On June 11, 2020, the European Court of Human Rights (ECHR) stated that conviction of activists involved in the BDS campaign boycotting products imported from Israel had no relevant and sufficient grounds and violated their freedom of expression, in the case known as Baldassi and Others v. France.
In 2009 and 2010, eleven France-based activists held peaceful protests in supermarkets calling for a boycott of Israeli goods, as the latter continues to violate human rights of the Palestinian people who are striving for their freedom, justice and equality. They were convicted by French courts of “incitement to discrimination.”
The eleven applicants are: Mr Jean-Michel Baldassi, Mr Henri Eichholtzer, Ms Aline Parmentier, Ms Sylviane Mure, Mr Nohammad Akbar, Mr Maxime Roll, Ms Laila Assakali, Mr Yahya Assakali, Mr Jacques Ballouey, Ms Habiba El Jarroudi, and Ms Farida Sarr-Trichine. The applicants are all French nationals, apart from Mr Nohammad Akbar and Ms Habiba El Jarroudi, who are Afghan and Moroccan nationals respectively. Mr Eichholtzer and Ms Parmentier live in Habsheim and Zillisheim respectively. Mr Jacques Ballouey lived in Mulhouse, as did the other applicants.

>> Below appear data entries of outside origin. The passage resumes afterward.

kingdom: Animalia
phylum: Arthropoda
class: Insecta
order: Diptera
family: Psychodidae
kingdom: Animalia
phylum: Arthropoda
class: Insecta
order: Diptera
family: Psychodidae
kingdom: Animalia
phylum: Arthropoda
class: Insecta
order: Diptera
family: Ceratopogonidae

The cases, which resulted in an unanimous rule that acquitted the BDS campaigners of the charges pointed at them, “concern the complaint by activists in the Palestinian cause about their criminal conviction for incitement to economic discrimination, on account of their participation in actions for boycotting products imported from Israel as part of the campaign ‘BDS : Boycott, Divestment and Sanctions’”, according to the ECHR press release.
The release stressed that:
“[The ECHR] noted that the impugned actions and comments from the applicants were a form of political or ‘militant’ expression and concerned a subject of public interest”.

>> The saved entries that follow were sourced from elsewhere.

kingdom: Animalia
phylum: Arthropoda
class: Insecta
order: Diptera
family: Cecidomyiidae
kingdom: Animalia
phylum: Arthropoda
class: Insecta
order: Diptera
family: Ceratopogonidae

Highlighting the judicial process, the releases continued thus:
“The Court has emphasised on many occasions that there is little scope under Article 10 § 2 of the Convention for restrictions on political speech or on debate on matters of public interest. It was in the nature of political speech to be controversial and often virulent. That did not diminish its public interest, provided that it did not cross the line and turn into a call for violence, hatred or intolerance.
The Court considered that the applicants’ conviction had lacked any relevant or sufficient grounds. It was not convinced that the domestic court had applied rules in keeping with the principles set out in Article 10 or had conducted an appropriate assessment of the facts”.

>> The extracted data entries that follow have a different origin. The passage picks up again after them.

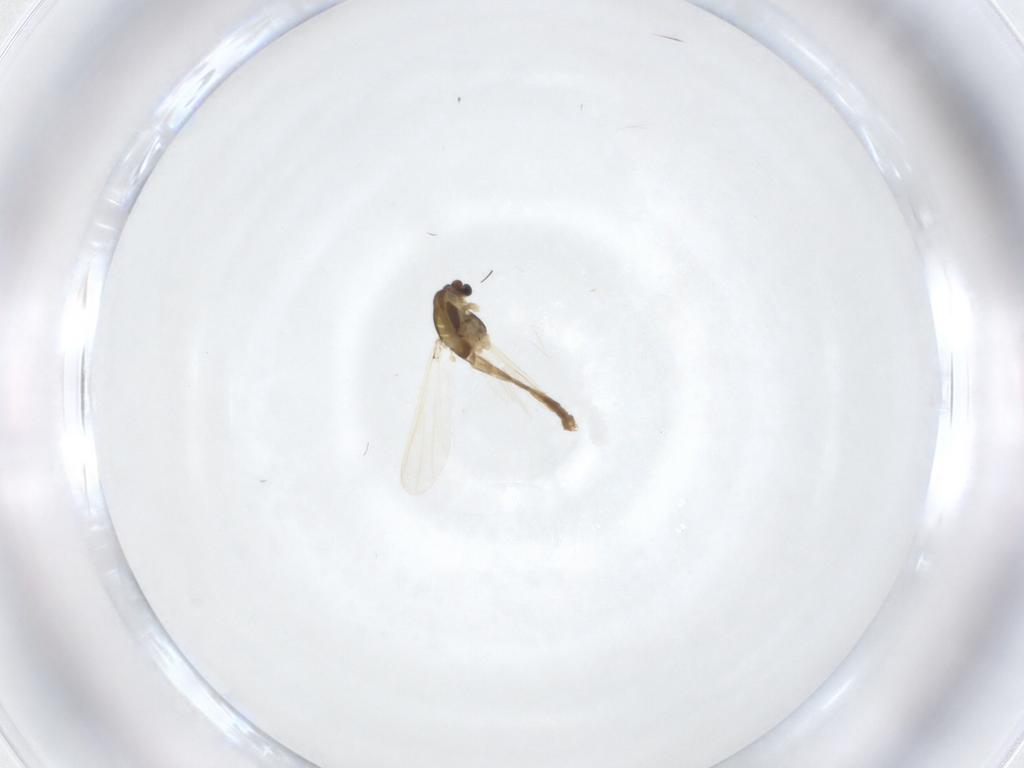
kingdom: Animalia
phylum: Arthropoda
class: Insecta
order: Diptera
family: Chironomidae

Articles involved explained
Relative to Article 7 (no punishment without law) of the Convention, the applicants complained that they were convicted on the basis of section 24(8) of the Law of 29 July 1881 on freedom of the press of incitement to economic discrimination, whereas that text did not cover economic discrimination. Based on Article 10 (freedom of expression), they complained of their criminal conviction on account of their participation, within the frame of the BDS campaign, in actions calling for a boycott of goods produced in Israel.
It is important to mention that this victory corresponds to a time of political upheaval, while Israeli occupation plans to annex the Jordan Valley and territories in the West Bank in early June.